▸ Quoted passage
In contrast, outside the ecological function area, the most substantial relative change is witnessed in ice and snow, followed by impervious surfaces, highlighting the prominent role and influence of human activities on land cover types, and the next are shrubs, wetlands. Barren land, forest, grassland, and cropland also have a low cumulative change rate which is due to a similar reason as the land cover types in the ecological function areas.

3.2. Land Volatility Based on Ecological Function Area

The assessment of land volatility involved calculating the frequency of changes for each pixel (30 m). The frequency of change ranges from 0 to 2. It becomes apparent that the majority of pixels did not undergo a change in land type during the study period, with only 8.1% of the total pixels experiencing changes (Table 1). Among these changed pixels, the highest frequency observed was two times, indicating that these image elements underwent two land cover type changes, demonstrating strong land volatility.
Overall, significant land fluctuations are observed in central, northern, northwestern (excluding desert areas), and northeastern China (Figure 5). Additionally, notable differences exist in the frequency of land use and cover changes based on ecological function areas. Specifically, land use and cover change pixels within the ecological function areas account for 8.5% of the total pixels in those zones, with the majority of changed pixels concentrated in the ecological function areas in central and northeastern China, as well as some southeastern regions. In contrast, land use and cover change pixels outside the ecological function areas only account for 7.9% of the total pixels.

3.3. Cluster/Outlier Analysis of Frequency

The frequency of land cover type change in the study area displays distinct characteristics of spatial aggregation. To further analyze the spatial distribution, coldspot and hotspot analysis was conducted to assess land cover volatility in China (Figure 6). In general, the hotspot areas, with 99% confidence intervals for land use and cover change, are primarily concentrated in the northeastern, southwestern, and central regions of China. Conversely, the coldspot areas, also with 99% confidence intervals, are mainly found in the western and certain northeastern regions of China. Most of the hotspot areas are located outside the ecological function areas, but there are some hotspot areas that demonstrate a high spatial overlap with the ecological function areas. Notably, there is a significant spatial aggregation of land use fluctuations within the ecological function reserves for wind and sand control in the northeast and soil and water conservation in the central and southwest regions. Hotspots and coldspots with 90–95% confidence intervals are distributed around the hotspots and coldspots with 99% confidence intervals, and these areas also exhibit some degree of spatial aggregation, albeit to a lesser extent.

▸ Input material
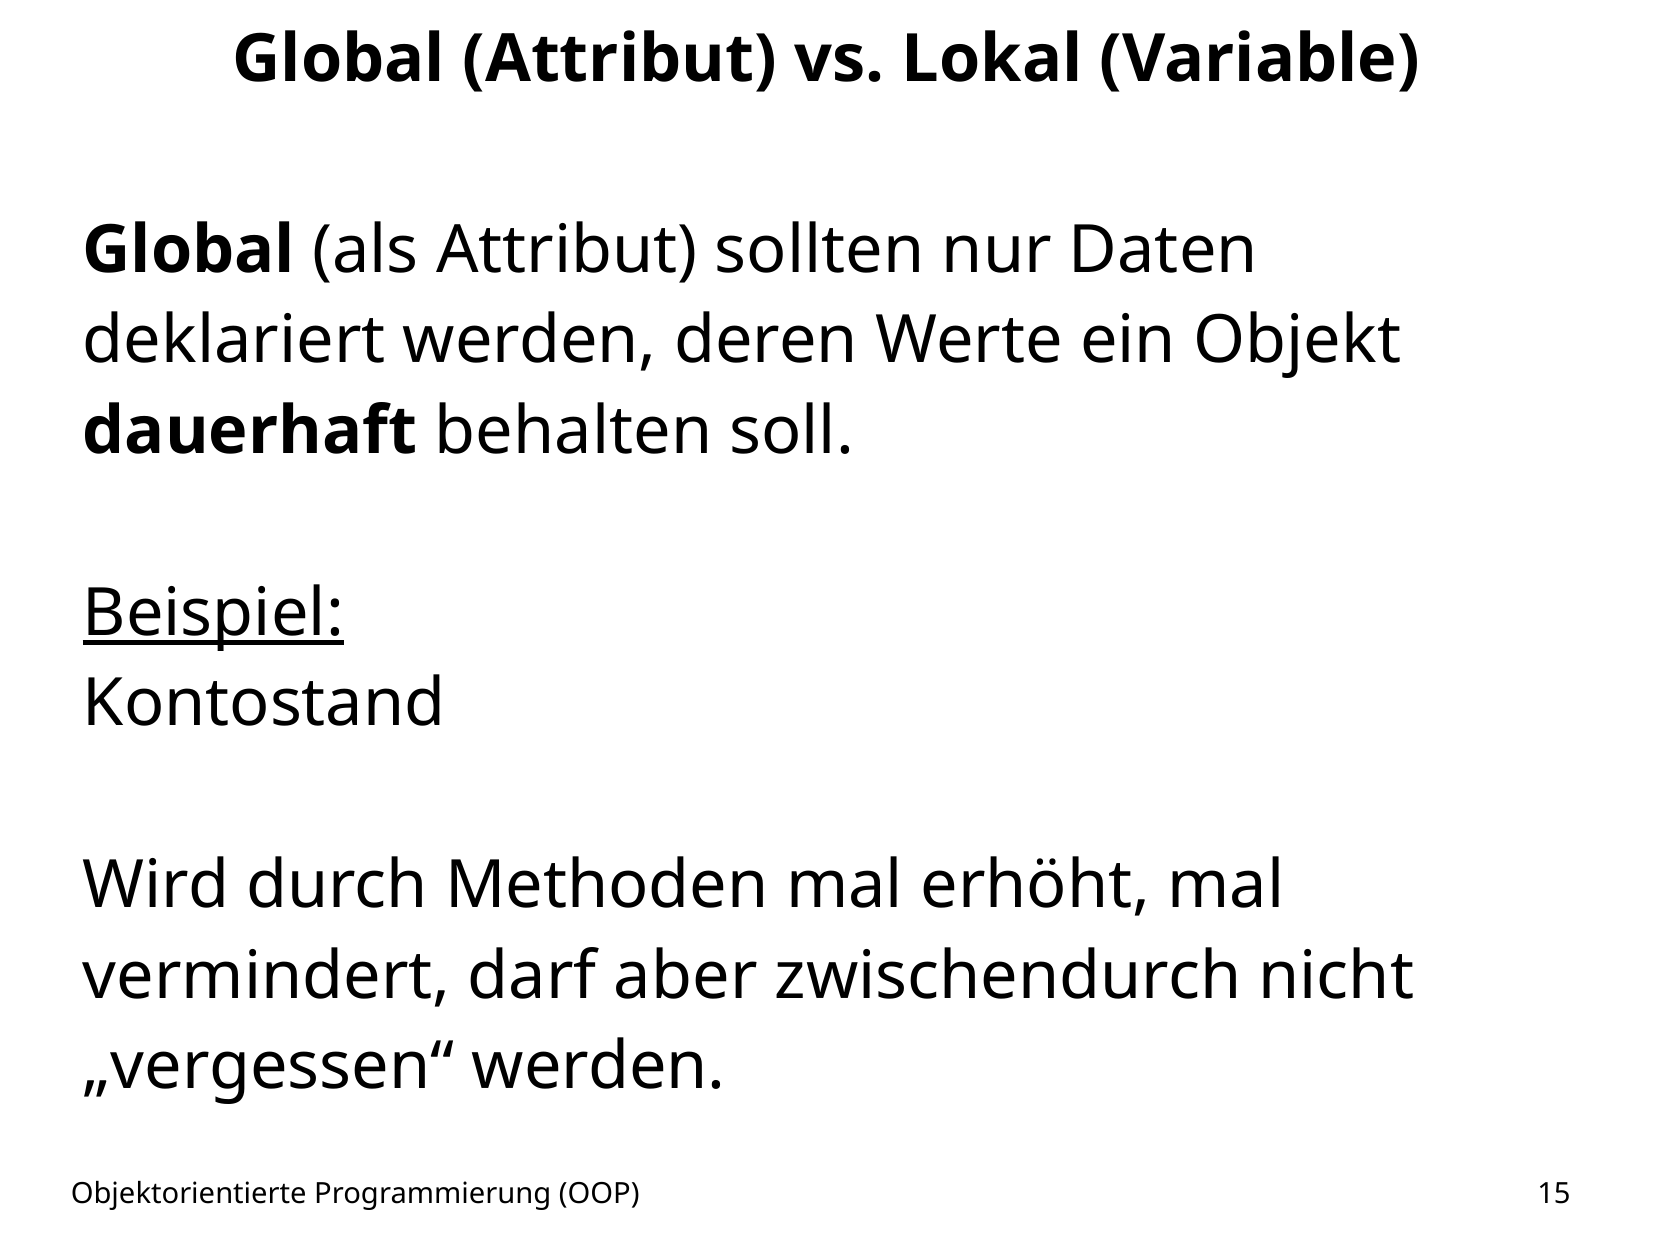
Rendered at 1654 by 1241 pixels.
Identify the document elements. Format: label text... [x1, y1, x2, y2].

list Global (als Attribut) sollten nur Daten deklariert werden, deren Werte ein Objekt dauerhaft behalten soll. Beispiel: Kontostand Wird durch Methoden mal erhöht, mal vermindert, darf aber zwischendurch nicht „vergessen“ werden. [82, 200, 1571, 1146]
title Global (Attribut) vs. Lokal (Variable) [0, 5, 1654, 107]
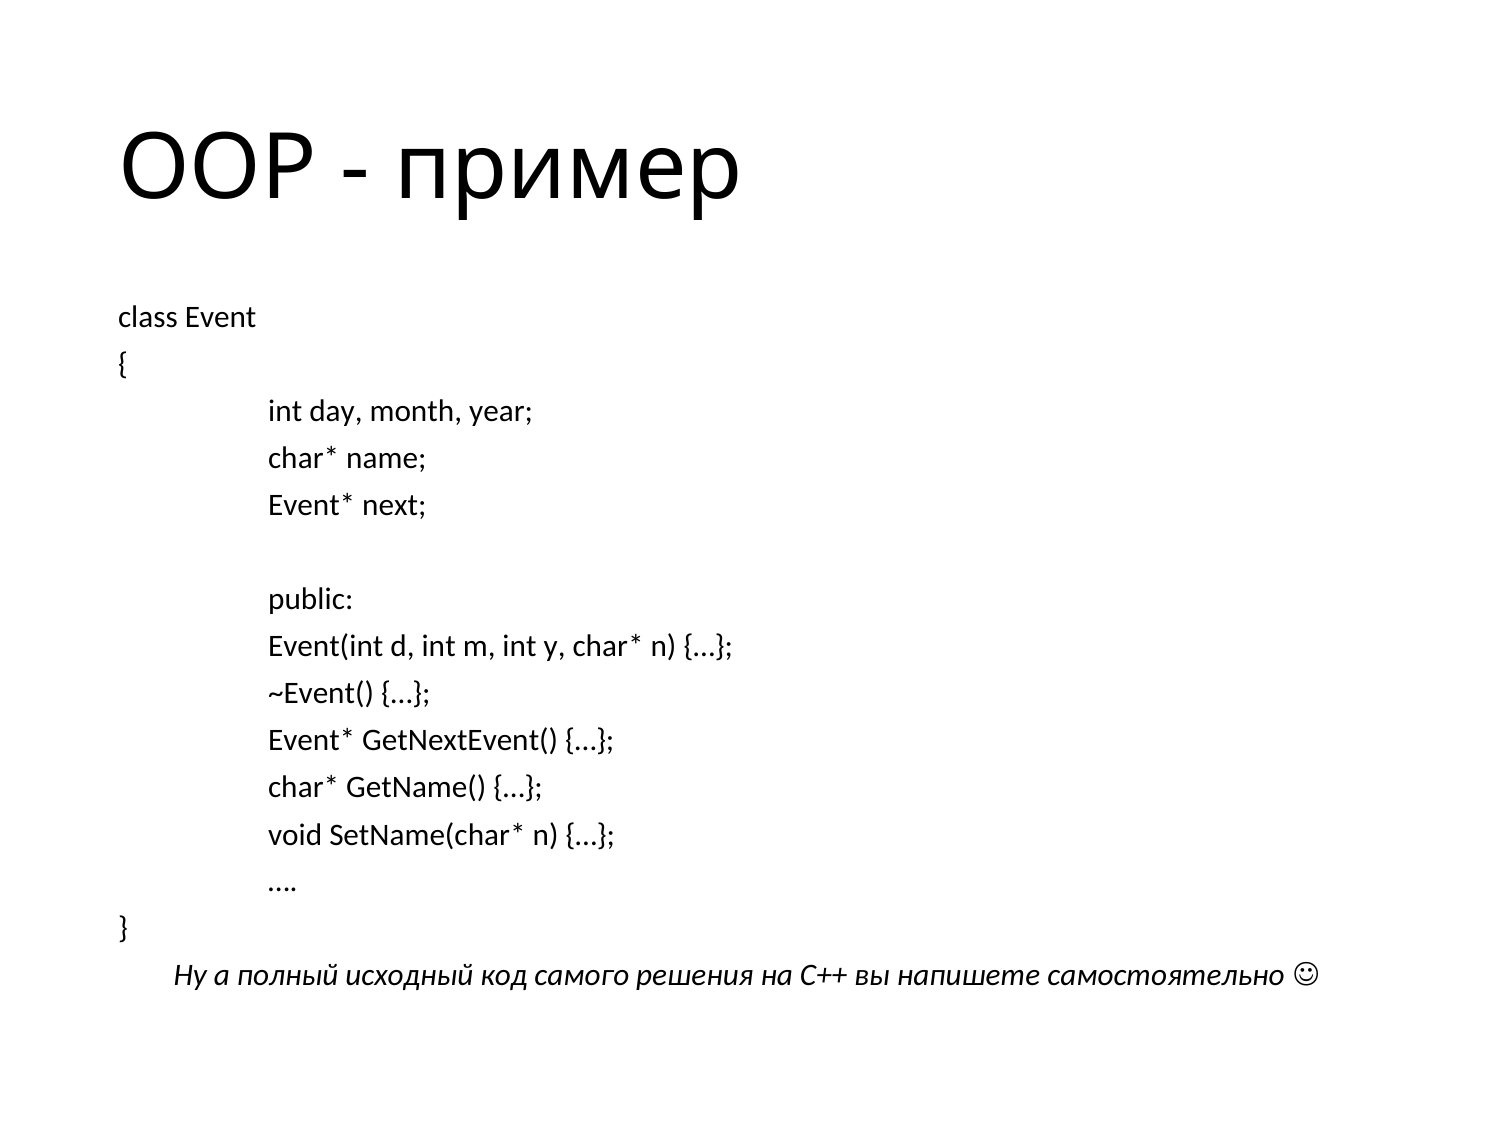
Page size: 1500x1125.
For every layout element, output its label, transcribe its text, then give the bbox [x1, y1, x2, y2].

title OOP - пример [103, 59, 1397, 278]
list class Event { int day, month, year; char* name; Event* next; public: Event(int d, int m, int y, char* n) {…}; ~Event() {…}; Event* GetNextEvent() {…}; char* GetName() {…}; void SetName(char* n) {…}; …. } Ну а полный исходный код самого решения на С++ вы напишете самостоятельно  [103, 299, 1397, 1014]
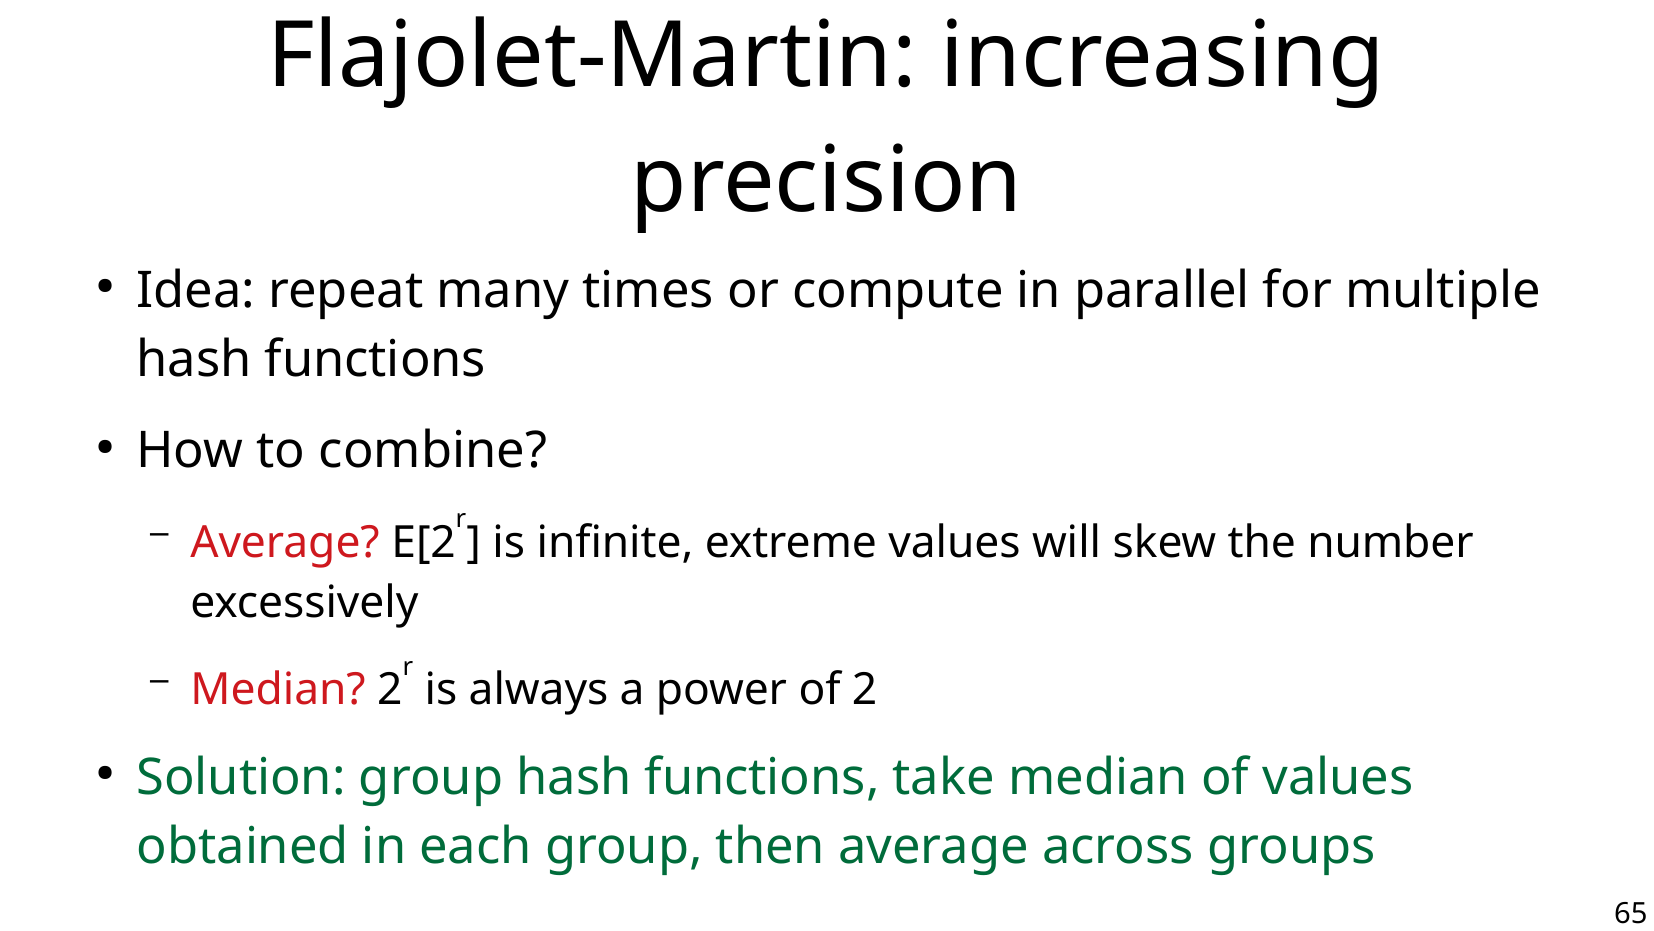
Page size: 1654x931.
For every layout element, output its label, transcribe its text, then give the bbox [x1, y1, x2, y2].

▸ Jobs
1. Reproduce the entries from the line with "Page size: 1500x1125." through the end of the entries, switching "transcribe" to "reproduce" and leaving everything else unchanged. Omit the pictures.
2. Resume the passage on land cover change in China's ecological function areas from the point where it stops.

▸ Task responses
1.
Page size: 1500x1125.
For every layout element, output its label, reproduce its text, then give the bbox [x1, y1, x2, y2].

title OOP - пример [103, 59, 1397, 278]
list class Event { int day, month, year; char* name; Event* next; public: Event(int d, int m, int y, char* n) {…}; ~Event() {…}; Event* GetNextEvent() {…}; char* GetName() {…}; void SetName(char* n) {…}; …. } Ну а полный исходный код самого решения на С++ вы напишете самостоятельно  [103, 299, 1397, 1014]
Page size: 1654x931.
For every layout element, output its label, reproduce its text, then give the bbox [x1, y1, x2, y2].

2.
3.4. Changes of Land Cover Types Based on Ecological Function Areas

The study area demonstrates diverse inter-conversions among land cover types, accompanied by spatial variations from 2011 to 2020 (Figure 7). Specifically, conversions to forest, shrub, and grassland are predominantly observed in the northeastern, central, and southwestern regions of China. Conversions to barren land are mainly concentrated in the northwestern and Qinghai–Tibet Plateau regions, while conversions to impervious surfaces are primarily found in the eastern regions of China. These spatial patterns align with the observed conditions on the ground. Taking a comprehensive perspective, a noticeable east–west divergence in land cover type changes is evident. In the eastern and southern parts of China, land cover types tend to transition toward forest, grassland, shrub, cropland, and impervious surfaces. In contrast, in the western and northern regions, the predominant transitions occur toward barren land and grassland.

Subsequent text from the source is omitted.